Réversibilité des bâtiments (article 52). L’article 52 a pour objectif de fournir aux maîtres d’ouvrage un outil d’aide à la décision lors de la conception d’un projet de construction, de démolition ou d’aménagement, afin de leur permettre d’identifier les potentiels de réversibilité et d’évolution des bâtiments concernés par l’opération. Lors de la conception du projet ou avant sa démolition, le maître d’ouvrage devra réaliser une étude de potentiel de réversibilité du bâtiment, adossée au diagnostic déchets dans les cas de démolition.

Cette mesure contribuera à réduire la consommation de matière première et les émissions de gaz à effet de serre, puisqu’elle limitera les démolitions suivies de constructions et augmentera la réutilisation de ressources existantes. Elle favorisera également "la transition d’une économie linéaire vers une économie circulaire", en incitant à l’écoconception des bâtiments neufs et à la rénovation des bâtiments existants plutôt que leur démolition.
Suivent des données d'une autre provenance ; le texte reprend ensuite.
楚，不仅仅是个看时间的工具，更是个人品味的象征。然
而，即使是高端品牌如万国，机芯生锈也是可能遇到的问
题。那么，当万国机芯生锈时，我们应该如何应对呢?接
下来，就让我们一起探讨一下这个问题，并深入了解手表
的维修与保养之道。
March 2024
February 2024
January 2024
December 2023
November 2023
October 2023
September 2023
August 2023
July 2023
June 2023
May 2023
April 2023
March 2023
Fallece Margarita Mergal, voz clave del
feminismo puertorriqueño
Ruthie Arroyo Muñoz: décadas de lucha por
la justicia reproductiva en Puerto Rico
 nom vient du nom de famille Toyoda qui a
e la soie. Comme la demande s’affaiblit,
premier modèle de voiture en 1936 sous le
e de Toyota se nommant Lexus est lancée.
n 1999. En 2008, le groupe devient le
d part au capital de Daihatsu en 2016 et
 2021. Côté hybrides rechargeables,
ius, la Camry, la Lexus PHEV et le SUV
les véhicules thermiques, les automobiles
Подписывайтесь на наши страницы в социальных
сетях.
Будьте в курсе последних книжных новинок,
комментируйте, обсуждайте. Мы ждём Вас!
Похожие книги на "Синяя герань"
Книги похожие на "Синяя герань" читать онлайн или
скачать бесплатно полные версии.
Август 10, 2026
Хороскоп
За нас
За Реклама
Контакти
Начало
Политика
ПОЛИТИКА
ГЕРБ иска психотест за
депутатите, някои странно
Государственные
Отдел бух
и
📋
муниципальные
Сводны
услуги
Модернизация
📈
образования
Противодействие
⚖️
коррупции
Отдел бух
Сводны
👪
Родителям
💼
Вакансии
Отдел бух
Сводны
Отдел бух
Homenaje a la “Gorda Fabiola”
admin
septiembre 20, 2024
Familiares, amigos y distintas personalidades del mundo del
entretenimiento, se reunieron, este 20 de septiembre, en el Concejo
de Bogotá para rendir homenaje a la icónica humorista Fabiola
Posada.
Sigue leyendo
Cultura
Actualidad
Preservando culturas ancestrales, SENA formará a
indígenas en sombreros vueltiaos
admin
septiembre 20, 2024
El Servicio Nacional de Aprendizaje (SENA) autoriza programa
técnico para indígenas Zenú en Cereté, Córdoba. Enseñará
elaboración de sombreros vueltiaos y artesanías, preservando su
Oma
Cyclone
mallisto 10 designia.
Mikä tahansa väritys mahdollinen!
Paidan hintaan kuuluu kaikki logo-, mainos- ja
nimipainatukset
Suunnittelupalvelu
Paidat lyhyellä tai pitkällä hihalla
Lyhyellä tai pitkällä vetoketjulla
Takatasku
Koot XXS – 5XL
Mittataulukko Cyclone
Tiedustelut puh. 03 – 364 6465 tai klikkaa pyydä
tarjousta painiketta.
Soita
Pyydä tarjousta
Habilitation à légiférer par ordonnance (article 53). L’article 53 habilite le gouvernement à légiférer par ordonnance dans un délai de neuf mois à compter de la promulgation de la présente loi, pour prendre toutes mesures relevant du domaine de la loi afin de :

  • Renforcer et rationaliser les conditions d’ouverture à l’urbanisation dans les règles d’urbanisme ainsi que dans les documents d’urbanisme pour atteindre les objectifs de consommation économe de l’espace, de lutte contre l’étalement urbain et l’artificialisation des sols ;
  • Étendre les possibilités de dérogation au plan local d’urbanisme pour les projets sobres en foncier ;
  • Introduire des objectifs de sobriété foncière dans les documents de planification relatifs à l’habitat et à la mobilité ;
  • Rationaliser les procédures d’autorisation prévues dans le code de l’urbanisme et le code de l’environnement pour accélérer les projets sur des terrains déjà artificialisés, dans les périmètres d’opérations de revitalisation des territoires, de grandes opérations d’urbanisme ou d’opérations d’intérêt national.